In the discovery cohort, IVF data were available for 5,418 participants. To compare the IVF outcomes of different PCOS subtypes with those of a control population, we included a control group that underwent IVF treatment in the same clinic and met one of the following criteria: (1) infertility due to fallopian tubal adhesion or blockage, without any PCOS features; (2) infertility due to oligozoospermia, asthenospermia or abnormal spermatozoa in their male partner.

The live birth rate, pregnancy rate and pregnancy loss were calculated as the primary outcomes of IVF. Conception is diagnosed by serum human chorionic gonadotropin ≥10 mIU ml⁻¹. Clinical pregnancy is defined as detection of a gestational sac in the uterine cavity. We define first trimester pregnancy loss as pregnancy loss before the end of the 11th gestational week by miscarriage or stillbirth, and second trimester pregnancy loss as pregnancy loss during the 12th gestational week to the end of the 27th gestational week by miscarriage or stillbirth arising from fetal abnormalities or maternal factors, extreme spontaneous preterm birth or iatrogenic preterm birth.

Secondary outcomes were maternal and neonatal complications. Preterm delivery is defined as a live birth during the 28th gestational week to the end of the 36th gestational week, including iatrogenic preterm delivery and spontaneous preterm delivery. Premature rupture of membrane is the membrane rupture after the 28th gestational week, including preterm premature rupture of membrane, which also belongs to the spontaneous preterm delivery. SGA and LGA were determined on the basis of birth weight reference percentiles for Chinese populations, which was adjusted for sex and gestational age⁴¹. Birth weight lower than the 10th percentile of reference was defined as SGA and birth weight higher than the 90th percentile as LGA.

Logistic regression was used to calculate the ORs for each subtype compared to controls.

Statistical analysis

All statistical analyses were performed using SPSS v.26 and R v.4.0.3. Shapiro–Wilk tests were used for analyzing the normality of the variables. Continuous variables were compared using Student’s t-test or analysis of variance with the natural logarithmic conversion for nonnormal distribution data. Post-hoc comparisons among subtypes were performed using either Bonferroni or Dunnett T3 correction. Categorical variables were compared with either χ² or Fisher’s exact test. ORs were calculated using logistic regression analysis, comparing cases with controls while controlling for two confounding models: (1) age and ovarian stimulation methods, and (2) age and fresh or frozen embryo transfer.

Reporting summary

Further information on research design is available in the Nature Portfolio Reporting Summary linked to this article.

Data availability

Individual-level patient records of the clinical trial (clinicaltrials.gov: NCT06124391) are not publicly available due to national legal restrictions. The de-identified data can be requested by contacting the corresponding authors (Z.-J.C. at chenzijiang@hotmail.com or H. Zhao at hanzh80@sdu.edu.cn). All data access requests will be reviewed. Data can be shared only for noncommercial academic purpose and will require a formal material transfer agreement. The formally signed data transfer agreement is required under the supervision of the corresponding laws and regulations.

Given entries -
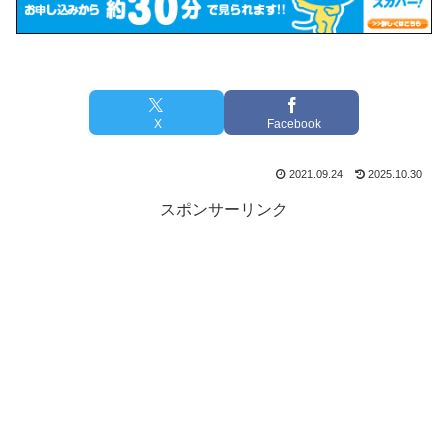
X
Facebook
2021.09.24
2025.10.30
スポンサーリンク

To do -
#1 Answer these questions about the passage on PCOS subtypes and IVF outcomes:
(a) What serum human chorionic gonadotropin level is used to diagnose conception?
(b) Birth weight above which percentile of the reference was defined as LGA?
(c) Which software was used to perform the statistical analyses?
#2 Continue the passage on PCOS subtypes and IVF outcomes from where it stops.

Answer list -
#1
(a) A level of 10 mIU ml⁻¹ or higher.
(b) The 90th percentile.
(c) SPSS v.26 and R v.4.0.3.

#2
Code availability

This classification model method is currently undergoing a patent application process. The codes can be requested by writing to corresponding authors for scientific research and noncommercial use.

Change history

20 November 2025
A Correction to this paper has been published: https://doi.org/10.1038/s41591-025-04113-8

References

Bozdag, G., Mumusoglu, S., Zengin, D., Karabulut, E. & Yildiz, B. O. The prevalence and phenotypic features of polycystic ovary syndrome: a systematic review and meta-analysis. Hum. Reprod. 31, 2841–2855 (2016).
PubMed Google Scholar
Safiri, S. et al. Prevalence, incidence and years lived with disability due to polycystic ovary syndrome in 204 countries and territories, 1990–2019. Hum. Reprod. 37, 1919–1931 (2022).
PubMed Google Scholar
Joham, A. E. et al. Polycystic ovary syndrome. Lancet Diabetes Endocrinol. 10, 668–680 (2022).
CAS PubMed Google Scholar
Lim, S. S., Davies, M. J., Norman, R. J. & Moran, L. J. Overweight, obesity and central obesity in women with polycystic ovary syndrome: a systematic review and meta-analysis. Hum. Reprod. Update 18, 618–637 (2012).
CAS PubMed Google Scholar
Legro, R. S., Castracane, V. D. & Kauffman, R. P. Detecting insulin resistance in polycystic ovary syndrome: purposes and pitfalls. Obstet. Gynecol. Surv. 59, 141–154 (2004).
PubMed Google Scholar
Azziz, R. et al. Polycystic ovary syndrome. Nat. Rev. Dis. Primers 2, 16057 (2016).
PubMed Google Scholar
Copp, T., Doust, J., McCaffery, K., Hersch, J. & Jansen, J. Polycystic ovary syndrome: why widening the diagnostic criteria may be harming women. BMJ 373, n700 (2021).
PubMed Google Scholar
Dokras, A. et al. Gaps in knowledge among physicians regarding diagnostic criteria and management of polycystic ovary syndrome. Fertil. Steril. 107, 1380–1386 (2017).
PubMed Google Scholar
Riestenberg, C., Jagasia, A., Markovic, D., Buyalos, R. P. & Azziz, R. Health care-related economic burden of polycystic ovary syndrome in the United States: pregnancy-related and long-term health consequences. J. Clin. Endocrinol. Metab. 107, 575–585 (2022).
PubMed Google Scholar
Teede, H. J. et al. Recommendations from the international evidence-based guideline for the assessment and management of polycystic ovary syndrome. Hum. Reprod. 33, 1602–1618 (2018).
PubMed PubMed Central Google Scholar
Dennis, J. M., Shields, B. M., Henley, W. E., Jones, A. G. & Hattersley, A. T. Disease progression and treatment response in data-driven subgroups of type 2 diabetes compared with models based on simple clinical features: an analysis using clinical trial data. Lancet Diabetes Endocrinol. 7, 442–451 (2019).
PubMed PubMed Central Google Scholar
Wang, R. & Mol, B. W. The Rotterdam criteria for polycystic ovary syndrome: evidence-based criteria? Hum. Reprod. 32, 261–264 (2017).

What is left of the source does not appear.